DOCUMENT SEGMENT:
● ● ● ● ●

Skin clinics that promise to make their patients blemish-free, ageless and pearly white are proliferating in Seoul and vicinity amid ever-growing demand.

According to the Health Insurance Review and Assessment Service, 59 percent of all 1,428 nationwide dermatology clinics are clustered in Seoul and Gyeonggi Province. The same is true for only 45 percent of internal medicine clinics and 43 percent of general surgeries.

No wonder then that many young graduates of medical schools plump for the lucrative fields of aesthetics and dermatology while other branches of medicine face a shortage.

Ninety-nine medical students applied for 66 specialist positions in dermatology in the first half of this year, an application rate of 150 percent that lags only behind ophthalmology (170 percent) and plastic surgery (157 percent).

But essential fields like internal medicine, general surgery, ob-gyn, and pediatrics are suffering a severe shortage of applicants, because they are physically demanding and do not pay nearly as well.

Sohwa Children's Hospital in Seoul, Korea's first children's hospital, no longer opens on Sundays and other holidays because of a shortage of doctors. Gachon University Gil Medical Center in Incheon suspended its pediatrics department last December and January for the same reason.

The situation is worse in provincial regions. A public health clinic in Sancheong, South Gyeongsang Province finally succeeded in recruiting an internist in May after putting up a vacancy advertisement five times over the course of a year for a job with an annual salary of W360 million (US$1=W1,337).

After three of its five emergency medicine doctors quit early this year, the Sokcho Medical Center in Gangwon Province scaled down operations of its emergency room. Only in April was it able to fill the three vacancies after offering a yearly salary of W400 million each.

And nobody wants to be a doctor on remote Ulleung Island, where job openings for an orthopedist and a family medicine doctor for a yearly salary of W300 million were posted nine times before a public health clinic there managed to recruit them. Both were retired and over 70 years old.

● ● ● ● ●

Items from a dataset:
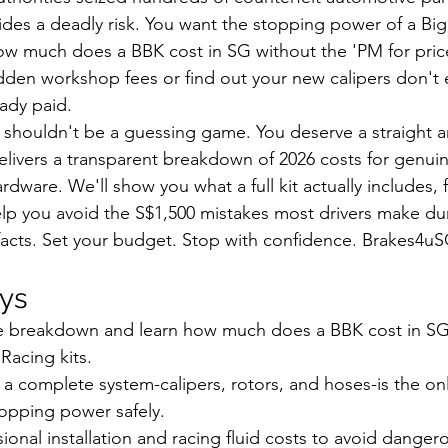
ides a deadly risk. You want the stopping power of a Big 
w much does a BBK cost in SG without the 'PM for price
idden workshop fees or find out your new calipers don't e
eady paid.
 shouldn't be a guessing game. You deserve a straight 
delivers a transparent breakdown of 2026 costs for genu
dware. We'll show you what a full kit actually includes, 
elp you avoid the S$1,500 mistakes most drivers make du
e facts. Set your budget. Stop with confidence. Brakes4u
ys
ice breakdown and learn how much does a BBK cost in S
acing kits.
 complete system-calipers, rotors, and hoses-is the onl
opping power safely.
sional installation and racing fluid costs to avoid danger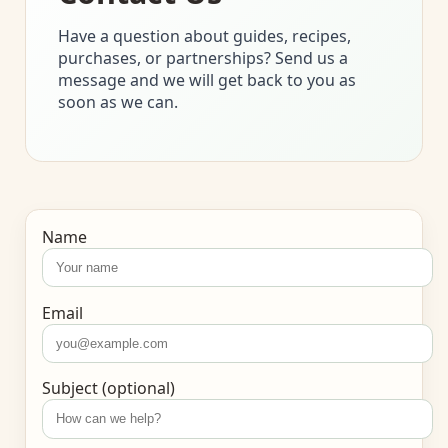
Have a question about guides, recipes,
purchases, or partnerships? Send us a
message and we will get back to you as
soon as we can.
Name
Email
Subject (optional)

● ● ● ● ●

TASK DIRECTIONS:
In the article on skin clinics, what yearly salary did the Sokcho Medical Center offer to fill its three emergency medicine vacancies?

RESPONSE:
W400 million each.